Goal of the exercise => Reproduce every entry below line for line, with no changes.

(Items from a dataset)
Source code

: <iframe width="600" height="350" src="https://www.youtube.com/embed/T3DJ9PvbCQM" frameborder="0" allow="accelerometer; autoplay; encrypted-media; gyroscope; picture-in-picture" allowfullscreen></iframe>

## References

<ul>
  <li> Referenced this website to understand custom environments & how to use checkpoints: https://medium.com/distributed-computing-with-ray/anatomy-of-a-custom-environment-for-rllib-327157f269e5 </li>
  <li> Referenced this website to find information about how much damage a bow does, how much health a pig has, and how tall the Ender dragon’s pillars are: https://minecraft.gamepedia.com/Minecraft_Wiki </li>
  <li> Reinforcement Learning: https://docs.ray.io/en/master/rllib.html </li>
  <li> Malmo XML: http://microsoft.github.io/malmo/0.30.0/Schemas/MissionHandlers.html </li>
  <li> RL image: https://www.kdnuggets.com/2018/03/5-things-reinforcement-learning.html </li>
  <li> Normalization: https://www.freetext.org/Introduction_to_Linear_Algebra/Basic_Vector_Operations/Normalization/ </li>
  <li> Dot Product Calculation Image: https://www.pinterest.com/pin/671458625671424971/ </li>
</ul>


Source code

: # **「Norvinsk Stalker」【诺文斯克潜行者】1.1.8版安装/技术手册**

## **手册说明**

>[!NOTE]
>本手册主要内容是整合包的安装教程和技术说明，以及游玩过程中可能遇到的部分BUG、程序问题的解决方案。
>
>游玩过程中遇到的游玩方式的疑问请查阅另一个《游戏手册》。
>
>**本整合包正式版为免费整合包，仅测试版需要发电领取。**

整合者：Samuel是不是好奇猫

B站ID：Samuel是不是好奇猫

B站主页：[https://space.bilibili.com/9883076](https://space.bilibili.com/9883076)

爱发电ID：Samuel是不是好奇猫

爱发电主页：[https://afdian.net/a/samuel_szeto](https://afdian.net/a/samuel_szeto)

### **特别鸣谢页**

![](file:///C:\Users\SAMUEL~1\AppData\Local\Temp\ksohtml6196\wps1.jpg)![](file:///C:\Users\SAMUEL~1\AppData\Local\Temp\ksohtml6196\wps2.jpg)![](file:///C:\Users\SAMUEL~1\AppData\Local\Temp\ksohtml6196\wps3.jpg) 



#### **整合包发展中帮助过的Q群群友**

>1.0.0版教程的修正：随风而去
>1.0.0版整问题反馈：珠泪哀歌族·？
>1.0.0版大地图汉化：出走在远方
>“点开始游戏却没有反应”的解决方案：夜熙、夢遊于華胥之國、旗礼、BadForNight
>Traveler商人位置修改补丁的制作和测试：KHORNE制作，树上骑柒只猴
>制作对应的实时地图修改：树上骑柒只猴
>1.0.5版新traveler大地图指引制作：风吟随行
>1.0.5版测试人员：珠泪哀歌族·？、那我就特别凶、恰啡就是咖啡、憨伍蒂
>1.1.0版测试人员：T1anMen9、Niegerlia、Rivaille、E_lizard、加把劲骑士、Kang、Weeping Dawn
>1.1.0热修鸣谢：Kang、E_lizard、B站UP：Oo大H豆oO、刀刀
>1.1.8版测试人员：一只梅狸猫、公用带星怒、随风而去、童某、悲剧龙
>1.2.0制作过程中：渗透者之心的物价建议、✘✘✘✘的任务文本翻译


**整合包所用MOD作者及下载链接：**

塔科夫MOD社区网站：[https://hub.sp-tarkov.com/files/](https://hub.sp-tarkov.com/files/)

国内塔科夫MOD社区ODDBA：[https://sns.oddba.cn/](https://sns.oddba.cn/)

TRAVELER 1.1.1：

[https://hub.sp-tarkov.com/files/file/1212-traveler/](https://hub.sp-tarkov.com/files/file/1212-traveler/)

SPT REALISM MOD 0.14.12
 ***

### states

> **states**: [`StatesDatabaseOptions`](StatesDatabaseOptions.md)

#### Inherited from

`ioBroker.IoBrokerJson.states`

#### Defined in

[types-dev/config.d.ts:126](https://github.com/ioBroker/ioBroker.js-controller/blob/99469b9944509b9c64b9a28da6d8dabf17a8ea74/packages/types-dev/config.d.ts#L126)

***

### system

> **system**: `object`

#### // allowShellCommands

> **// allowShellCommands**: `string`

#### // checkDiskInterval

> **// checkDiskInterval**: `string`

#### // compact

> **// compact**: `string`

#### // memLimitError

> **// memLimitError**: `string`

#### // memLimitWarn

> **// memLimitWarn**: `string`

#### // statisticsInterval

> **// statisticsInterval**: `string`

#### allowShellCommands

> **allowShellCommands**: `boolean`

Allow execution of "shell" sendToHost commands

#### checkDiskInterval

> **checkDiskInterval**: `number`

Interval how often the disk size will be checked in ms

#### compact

Output of the exercise =>
Source code

: <iframe width="600" height="350" src="https://www.youtube.com/embed/T3DJ9PvbCQM" frameborder="0" allow="accelerometer; autoplay; encrypted-media; gyroscope; picture-in-picture" allowfullscreen></iframe>

## References

<ul>
  <li> Referenced this website to understand custom environments & how to use checkpoints: https://medium.com/distributed-computing-with-ray/anatomy-of-a-custom-environment-for-rllib-327157f269e5 </li>
  <li> Referenced this website to find information about how much damage a bow does, how much health a pig has, and how tall the Ender dragon’s pillars are: https://minecraft.gamepedia.com/Minecraft_Wiki </li>
  <li> Reinforcement Learning: https://docs.ray.io/en/master/rllib.html </li>
  <li> Malmo XML: http://microsoft.github.io/malmo/0.30.0/Schemas/MissionHandlers.html </li>
  <li> RL image: https://www.kdnuggets.com/2018/03/5-things-reinforcement-learning.html </li>
  <li> Normalization: https://www.freetext.org/Introduction_to_Linear_Algebra/Basic_Vector_Operations/Normalization/ </li>
  <li> Dot Product Calculation Image: https://www.pinterest.com/pin/671458625671424971/ </li>
</ul>


Source code

: # **「Norvinsk Stalker」【诺文斯克潜行者】1.1.8版安装/技术手册**

## **手册说明**

>[!NOTE]
>本手册主要内容是整合包的安装教程和技术说明，以及游玩过程中可能遇到的部分BUG、程序问题的解决方案。
>
>游玩过程中遇到的游玩方式的疑问请查阅另一个《游戏手册》。
>
>**本整合包正式版为免费整合包，仅测试版需要发电领取。**

整合者：Samuel是不是好奇猫

B站ID：Samuel是不是好奇猫

B站主页：[https://space.bilibili.com/9883076](https://space.bilibili.com/9883076)

爱发电ID：Samuel是不是好奇猫

爱发电主页：[https://afdian.net/a/samuel_szeto](https://afdian.net/a/samuel_szeto)

### **特别鸣谢页**

![](file:///C:\Users\SAMUEL~1\AppData\Local\Temp\ksohtml6196\wps1.jpg)![](file:///C:\Users\SAMUEL~1\AppData\Local\Temp\ksohtml6196\wps2.jpg)![](file:///C:\Users\SAMUEL~1\AppData\Local\Temp\ksohtml6196\wps3.jpg) 



#### **整合包发展中帮助过的Q群群友**

>1.0.0版教程的修正：随风而去
>1.0.0版整问题反馈：珠泪哀歌族·？
>1.0.0版大地图汉化：出走在远方
>“点开始游戏却没有反应”的解决方案：夜熙、夢遊于華胥之國、旗礼、BadForNight
>Traveler商人位置修改补丁的制作和测试：KHORNE制作，树上骑柒只猴
>制作对应的实时地图修改：树上骑柒只猴
>1.0.5版新traveler大地图指引制作：风吟随行
>1.0.5版测试人员：珠泪哀歌族·？、那我就特别凶、恰啡就是咖啡、憨伍蒂
>1.1.0版测试人员：T1anMen9、Niegerlia、Rivaille、E_lizard、加把劲骑士、Kang、Weeping Dawn
>1.1.0热修鸣谢：Kang、E_lizard、B站UP：Oo大H豆oO、刀刀
>1.1.8版测试人员：一只梅狸猫、公用带星怒、随风而去、童某、悲剧龙
>1.2.0制作过程中：渗透者之心的物价建议、✘✘✘✘的任务文本翻译


**整合包所用MOD作者及下载链接：**

塔科夫MOD社区网站：[https://hub.sp-tarkov.com/files/](https://hub.sp-tarkov.com/files/)

国内塔科夫MOD社区ODDBA：[https://sns.oddba.cn/](https://sns.oddba.cn/)

TRAVELER 1.1.1：

[https://hub.sp-tarkov.com/files/file/1212-traveler/](https://hub.sp-tarkov.com/files/file/1212-traveler/)

SPT REALISM MOD 0.14.12
 ***

### states

> **states**: [`StatesDatabaseOptions`](StatesDatabaseOptions.md)

#### Inherited from

`ioBroker.IoBrokerJson.states`

#### Defined in

[types-dev/config.d.ts:126](https://github.com/ioBroker/ioBroker.js-controller/blob/99469b9944509b9c64b9a28da6d8dabf17a8ea74/packages/types-dev/config.d.ts#L126)

***

### system

> **system**: `object`

#### // allowShellCommands

> **// allowShellCommands**: `string`

#### // checkDiskInterval

> **// checkDiskInterval**: `string`

#### // compact

> **// compact**: `string`

#### // memLimitError

> **// memLimitError**: `string`

#### // memLimitWarn

> **// memLimitWarn**: `string`

#### // statisticsInterval

> **// statisticsInterval**: `string`

#### allowShellCommands

> **allowShellCommands**: `boolean`

Allow execution of "shell" sendToHost commands

#### checkDiskInterval

> **checkDiskInterval**: `number`

Interval how often the disk size will be checked in ms

#### compact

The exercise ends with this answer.